While we don’t know exactly what happened to Simon of Cyrene, Church tradition says that he and his children became followers of Christ. They took a moment of chance encounter with Jesus and, with eyes of faith, decided to find out more and meet this risen Christ. Some link Simon and his sons with the “men of Cyrene” who preached the Gospel to Greeks in Acts 11:20.
I love the story of Simon of Cyrene because it is a story of chance encounter and faith, that we can all relate to on different levels. Maybe, like Simon, you’ve found yourself forced into a situation that you didn’t really want to be in. That you’ve had some “cross” imposed on you, through no fault of your own, that’s ruined your plan for how things should have been.
Maybe, like Simon, you’ve had a moment of grace in your life that you can’t seem to forget about – a moment in your life that transcends the everyday and brings you comfort and reassurance of a higher power – something beyond yourself. But when you hear the stories about Jesus, you think they sound a bit crazy or far-fetched, and it’s all too hard to believe. It’s easier to just forget about those moments of grace and go back to the usual routines of life.

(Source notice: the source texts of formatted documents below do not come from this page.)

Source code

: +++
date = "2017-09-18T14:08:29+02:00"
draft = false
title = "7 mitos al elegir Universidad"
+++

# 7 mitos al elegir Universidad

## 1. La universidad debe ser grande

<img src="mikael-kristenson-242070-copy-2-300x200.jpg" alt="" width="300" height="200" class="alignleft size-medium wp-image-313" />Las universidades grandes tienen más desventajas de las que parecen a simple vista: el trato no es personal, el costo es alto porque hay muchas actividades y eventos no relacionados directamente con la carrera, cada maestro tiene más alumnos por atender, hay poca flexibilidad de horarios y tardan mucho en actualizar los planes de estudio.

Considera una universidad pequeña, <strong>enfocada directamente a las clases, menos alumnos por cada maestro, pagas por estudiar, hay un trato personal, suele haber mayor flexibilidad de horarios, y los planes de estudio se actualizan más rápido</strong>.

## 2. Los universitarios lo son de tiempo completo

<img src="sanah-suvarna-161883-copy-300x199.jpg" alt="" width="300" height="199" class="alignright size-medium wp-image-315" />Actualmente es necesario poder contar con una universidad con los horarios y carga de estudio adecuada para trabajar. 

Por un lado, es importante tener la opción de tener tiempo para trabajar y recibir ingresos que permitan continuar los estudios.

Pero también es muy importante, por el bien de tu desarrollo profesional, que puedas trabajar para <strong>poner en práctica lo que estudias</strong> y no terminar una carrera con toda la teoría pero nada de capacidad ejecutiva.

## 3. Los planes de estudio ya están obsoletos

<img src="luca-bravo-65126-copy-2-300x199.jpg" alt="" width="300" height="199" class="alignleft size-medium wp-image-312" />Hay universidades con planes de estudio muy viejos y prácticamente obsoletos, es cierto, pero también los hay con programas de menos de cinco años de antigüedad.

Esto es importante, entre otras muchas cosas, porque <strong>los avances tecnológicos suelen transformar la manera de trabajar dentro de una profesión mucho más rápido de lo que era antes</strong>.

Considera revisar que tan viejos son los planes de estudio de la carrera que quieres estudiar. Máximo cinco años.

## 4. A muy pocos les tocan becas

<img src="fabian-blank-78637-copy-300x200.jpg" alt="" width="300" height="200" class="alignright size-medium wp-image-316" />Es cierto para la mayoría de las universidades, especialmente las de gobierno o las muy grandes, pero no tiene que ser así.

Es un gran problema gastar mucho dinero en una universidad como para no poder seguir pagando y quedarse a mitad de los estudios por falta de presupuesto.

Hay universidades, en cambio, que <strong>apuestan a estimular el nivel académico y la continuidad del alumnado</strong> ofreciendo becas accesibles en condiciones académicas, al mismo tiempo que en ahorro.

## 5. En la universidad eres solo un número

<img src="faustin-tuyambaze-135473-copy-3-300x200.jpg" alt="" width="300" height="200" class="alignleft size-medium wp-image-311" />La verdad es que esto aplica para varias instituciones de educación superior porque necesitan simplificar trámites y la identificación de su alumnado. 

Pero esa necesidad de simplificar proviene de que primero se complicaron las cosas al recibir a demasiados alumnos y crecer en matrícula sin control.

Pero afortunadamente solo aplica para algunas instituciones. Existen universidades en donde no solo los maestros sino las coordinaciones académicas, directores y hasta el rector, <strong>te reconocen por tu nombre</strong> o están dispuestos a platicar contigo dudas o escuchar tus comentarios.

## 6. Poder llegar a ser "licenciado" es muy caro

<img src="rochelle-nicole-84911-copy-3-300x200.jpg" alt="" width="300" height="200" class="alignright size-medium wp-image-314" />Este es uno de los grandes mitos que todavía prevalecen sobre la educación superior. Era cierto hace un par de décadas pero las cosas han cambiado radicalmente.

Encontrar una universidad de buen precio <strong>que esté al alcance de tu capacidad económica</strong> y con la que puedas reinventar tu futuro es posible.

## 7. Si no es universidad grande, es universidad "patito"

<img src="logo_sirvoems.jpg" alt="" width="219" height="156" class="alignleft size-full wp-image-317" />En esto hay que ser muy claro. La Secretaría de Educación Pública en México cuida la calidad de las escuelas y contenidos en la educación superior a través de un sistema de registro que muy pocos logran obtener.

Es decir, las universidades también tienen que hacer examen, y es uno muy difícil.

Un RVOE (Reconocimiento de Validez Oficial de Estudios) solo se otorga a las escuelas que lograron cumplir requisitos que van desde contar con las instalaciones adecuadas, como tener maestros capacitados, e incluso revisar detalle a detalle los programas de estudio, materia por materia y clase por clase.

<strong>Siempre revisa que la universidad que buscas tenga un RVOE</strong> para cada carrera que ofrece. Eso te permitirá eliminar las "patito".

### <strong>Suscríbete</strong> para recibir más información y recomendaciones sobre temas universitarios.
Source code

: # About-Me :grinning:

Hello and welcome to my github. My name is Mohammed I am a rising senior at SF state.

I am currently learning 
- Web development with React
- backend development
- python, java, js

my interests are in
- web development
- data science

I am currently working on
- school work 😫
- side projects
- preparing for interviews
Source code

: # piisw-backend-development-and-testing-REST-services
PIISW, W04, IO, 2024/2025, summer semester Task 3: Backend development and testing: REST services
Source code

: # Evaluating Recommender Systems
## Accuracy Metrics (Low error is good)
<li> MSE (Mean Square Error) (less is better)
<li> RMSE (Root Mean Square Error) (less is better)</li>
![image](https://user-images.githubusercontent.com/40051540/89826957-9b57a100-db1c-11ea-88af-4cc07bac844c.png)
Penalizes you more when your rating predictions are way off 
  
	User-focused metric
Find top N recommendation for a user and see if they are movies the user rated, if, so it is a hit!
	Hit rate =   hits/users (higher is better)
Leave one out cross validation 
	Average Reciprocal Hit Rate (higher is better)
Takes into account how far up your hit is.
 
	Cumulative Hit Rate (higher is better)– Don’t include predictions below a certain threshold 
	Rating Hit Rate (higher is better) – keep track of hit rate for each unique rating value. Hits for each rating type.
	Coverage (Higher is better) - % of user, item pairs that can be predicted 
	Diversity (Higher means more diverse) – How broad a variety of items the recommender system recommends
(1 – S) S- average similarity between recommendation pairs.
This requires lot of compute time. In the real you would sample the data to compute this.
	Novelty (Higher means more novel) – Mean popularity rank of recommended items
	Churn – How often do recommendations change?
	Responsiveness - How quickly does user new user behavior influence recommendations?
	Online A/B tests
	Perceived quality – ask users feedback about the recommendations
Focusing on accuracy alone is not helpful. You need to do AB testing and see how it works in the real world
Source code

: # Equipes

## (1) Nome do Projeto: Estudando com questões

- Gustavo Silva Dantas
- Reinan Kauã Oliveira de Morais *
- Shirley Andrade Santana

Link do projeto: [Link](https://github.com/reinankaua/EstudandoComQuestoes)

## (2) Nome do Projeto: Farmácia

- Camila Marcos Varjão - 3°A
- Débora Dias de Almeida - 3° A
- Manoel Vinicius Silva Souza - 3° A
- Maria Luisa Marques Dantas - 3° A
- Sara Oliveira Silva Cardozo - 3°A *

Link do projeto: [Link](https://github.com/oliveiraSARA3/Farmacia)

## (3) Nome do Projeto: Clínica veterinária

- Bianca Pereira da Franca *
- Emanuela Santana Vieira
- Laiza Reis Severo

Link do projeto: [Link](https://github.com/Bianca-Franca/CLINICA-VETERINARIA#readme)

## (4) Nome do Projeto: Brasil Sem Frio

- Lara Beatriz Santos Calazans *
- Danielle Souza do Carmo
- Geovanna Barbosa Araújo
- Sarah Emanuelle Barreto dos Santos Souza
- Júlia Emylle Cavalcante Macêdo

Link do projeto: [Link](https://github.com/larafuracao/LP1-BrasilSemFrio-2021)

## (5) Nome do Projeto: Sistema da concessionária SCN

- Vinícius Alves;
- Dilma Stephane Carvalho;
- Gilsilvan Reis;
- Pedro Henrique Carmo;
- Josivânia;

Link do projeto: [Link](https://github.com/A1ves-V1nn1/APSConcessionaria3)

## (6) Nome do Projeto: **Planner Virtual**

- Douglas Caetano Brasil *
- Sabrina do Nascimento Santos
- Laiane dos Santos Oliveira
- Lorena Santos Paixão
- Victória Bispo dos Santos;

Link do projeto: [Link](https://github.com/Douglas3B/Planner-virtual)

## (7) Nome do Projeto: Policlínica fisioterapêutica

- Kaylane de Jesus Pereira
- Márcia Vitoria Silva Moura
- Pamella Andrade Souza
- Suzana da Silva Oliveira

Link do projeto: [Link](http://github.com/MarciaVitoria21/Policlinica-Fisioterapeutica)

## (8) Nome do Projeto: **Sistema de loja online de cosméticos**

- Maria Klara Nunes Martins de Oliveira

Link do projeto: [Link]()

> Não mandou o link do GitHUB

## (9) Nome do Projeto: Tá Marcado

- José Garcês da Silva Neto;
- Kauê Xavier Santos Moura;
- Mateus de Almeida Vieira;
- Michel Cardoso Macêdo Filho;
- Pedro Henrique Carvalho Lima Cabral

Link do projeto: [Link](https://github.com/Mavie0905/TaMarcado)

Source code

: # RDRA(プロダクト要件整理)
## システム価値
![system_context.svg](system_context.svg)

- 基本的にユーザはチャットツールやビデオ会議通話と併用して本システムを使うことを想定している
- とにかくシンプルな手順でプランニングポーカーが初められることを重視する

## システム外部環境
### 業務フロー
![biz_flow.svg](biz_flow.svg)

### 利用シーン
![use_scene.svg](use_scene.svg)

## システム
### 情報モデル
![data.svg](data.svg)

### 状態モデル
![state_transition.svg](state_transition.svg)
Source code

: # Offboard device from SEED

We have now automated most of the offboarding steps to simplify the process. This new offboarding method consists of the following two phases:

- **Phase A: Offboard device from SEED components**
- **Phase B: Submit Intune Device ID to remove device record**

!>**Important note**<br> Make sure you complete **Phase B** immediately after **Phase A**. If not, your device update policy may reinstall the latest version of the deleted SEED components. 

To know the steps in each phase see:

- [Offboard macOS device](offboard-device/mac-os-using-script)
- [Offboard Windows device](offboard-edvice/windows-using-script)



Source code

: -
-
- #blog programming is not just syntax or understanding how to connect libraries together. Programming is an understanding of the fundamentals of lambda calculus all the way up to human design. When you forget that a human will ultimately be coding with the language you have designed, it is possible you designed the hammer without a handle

At Easter, we remember that Jesus suffered and died and he also did something that seems so crazy and hard to believe. He overcame death and invites us to a new life with him that goes on forever. If you are suffering now, know that Jesus himself carried a cross, even though he didn’t deserve it, and he went through the greatest suffering so that we can have true freedom and eternal life. Jesus is with you right now in this suffering, helping you with your cross. Search for him. Call out his name and ask for his help.
If you are doubting, if you think all the stories sound a bit crazy, our Christian faith tells us this is ok too. The story of Thomas the apostle who had to put his hand into the resurrected Jesus’ wound before he would believe shows us that blind faith can be hard even for those closest for him, that it’s ok to ask questions and seek truth. Seek the counsel of priests and theologians. Ask questions, seek out good websites that can answer your questions. Pray.
Whatever your story, wherever you come from, this Easter, be like Simon of Cyrene. Don’t head home from the long weekend, going back to your usual routines, perhaps a bit grumpy that things are not the way you want. Jesus is truly alive! He wants to meet you!
Kirrily McDermott is an Employment Relations Specialist at CCER.